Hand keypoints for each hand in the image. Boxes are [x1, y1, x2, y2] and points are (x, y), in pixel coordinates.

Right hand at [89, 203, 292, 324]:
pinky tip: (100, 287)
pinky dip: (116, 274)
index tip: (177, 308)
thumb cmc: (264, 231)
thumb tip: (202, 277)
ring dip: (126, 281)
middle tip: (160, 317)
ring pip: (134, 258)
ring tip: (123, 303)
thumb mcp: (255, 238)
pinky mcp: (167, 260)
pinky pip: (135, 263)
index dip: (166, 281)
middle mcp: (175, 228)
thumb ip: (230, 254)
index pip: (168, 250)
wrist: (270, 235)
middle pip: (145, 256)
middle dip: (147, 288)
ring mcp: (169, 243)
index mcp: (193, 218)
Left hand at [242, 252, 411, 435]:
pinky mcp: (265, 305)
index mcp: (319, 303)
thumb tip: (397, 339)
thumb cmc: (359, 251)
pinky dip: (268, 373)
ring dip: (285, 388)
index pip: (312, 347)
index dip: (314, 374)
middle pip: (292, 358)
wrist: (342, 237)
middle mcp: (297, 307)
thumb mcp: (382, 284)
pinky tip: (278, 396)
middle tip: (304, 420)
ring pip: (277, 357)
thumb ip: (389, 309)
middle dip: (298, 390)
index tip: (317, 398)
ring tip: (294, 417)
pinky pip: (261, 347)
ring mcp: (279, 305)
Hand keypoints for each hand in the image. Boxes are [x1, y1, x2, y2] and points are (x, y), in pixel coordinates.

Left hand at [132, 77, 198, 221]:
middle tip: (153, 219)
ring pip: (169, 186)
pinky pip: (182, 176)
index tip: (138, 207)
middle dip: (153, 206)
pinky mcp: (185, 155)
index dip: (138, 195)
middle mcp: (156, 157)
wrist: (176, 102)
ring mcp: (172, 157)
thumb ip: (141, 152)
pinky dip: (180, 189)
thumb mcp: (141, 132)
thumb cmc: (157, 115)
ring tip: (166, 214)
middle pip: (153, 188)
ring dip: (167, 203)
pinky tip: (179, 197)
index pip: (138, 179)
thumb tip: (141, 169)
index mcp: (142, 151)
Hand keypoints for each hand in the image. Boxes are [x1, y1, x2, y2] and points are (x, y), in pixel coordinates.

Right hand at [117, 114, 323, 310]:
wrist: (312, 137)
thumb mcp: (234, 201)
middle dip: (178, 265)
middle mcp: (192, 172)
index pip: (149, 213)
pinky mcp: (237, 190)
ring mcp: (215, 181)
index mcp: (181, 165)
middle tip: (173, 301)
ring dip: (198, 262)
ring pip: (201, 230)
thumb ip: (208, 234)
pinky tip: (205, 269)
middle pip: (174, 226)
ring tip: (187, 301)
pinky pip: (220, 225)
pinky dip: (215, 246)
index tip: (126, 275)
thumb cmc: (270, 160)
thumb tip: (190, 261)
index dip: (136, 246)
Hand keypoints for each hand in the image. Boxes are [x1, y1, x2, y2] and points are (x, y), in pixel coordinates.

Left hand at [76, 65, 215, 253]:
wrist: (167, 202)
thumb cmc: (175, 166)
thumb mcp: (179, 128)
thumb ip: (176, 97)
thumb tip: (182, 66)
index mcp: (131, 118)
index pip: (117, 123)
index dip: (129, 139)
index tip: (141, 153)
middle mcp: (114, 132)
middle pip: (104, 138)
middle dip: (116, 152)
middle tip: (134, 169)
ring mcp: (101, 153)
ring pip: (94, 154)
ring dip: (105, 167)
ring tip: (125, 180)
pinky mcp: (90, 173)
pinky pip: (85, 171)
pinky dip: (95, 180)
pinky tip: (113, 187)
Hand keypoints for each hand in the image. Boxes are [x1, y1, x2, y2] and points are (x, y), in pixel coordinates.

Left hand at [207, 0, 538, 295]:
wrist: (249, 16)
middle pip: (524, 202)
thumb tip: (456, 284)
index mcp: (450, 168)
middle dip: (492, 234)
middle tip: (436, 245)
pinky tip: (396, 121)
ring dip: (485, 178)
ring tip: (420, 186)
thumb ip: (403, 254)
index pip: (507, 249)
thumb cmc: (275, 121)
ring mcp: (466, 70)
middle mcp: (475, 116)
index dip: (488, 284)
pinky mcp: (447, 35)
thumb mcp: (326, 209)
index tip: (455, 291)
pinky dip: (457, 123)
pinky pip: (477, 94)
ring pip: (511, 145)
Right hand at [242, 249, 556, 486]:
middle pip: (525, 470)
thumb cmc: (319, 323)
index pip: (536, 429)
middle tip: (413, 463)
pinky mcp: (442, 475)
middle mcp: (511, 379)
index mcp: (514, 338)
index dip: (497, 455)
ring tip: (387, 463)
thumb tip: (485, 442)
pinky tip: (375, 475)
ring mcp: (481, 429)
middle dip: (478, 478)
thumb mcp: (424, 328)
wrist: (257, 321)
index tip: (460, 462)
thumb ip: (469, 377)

PROBLEM DETAILS
Extract each line holding the word "Right" from the records.

EXPECTED ANSWER
Right hand at [89, 203, 292, 324]:
Right hand at [117, 114, 323, 310]:
Right hand at [242, 249, 556, 486]:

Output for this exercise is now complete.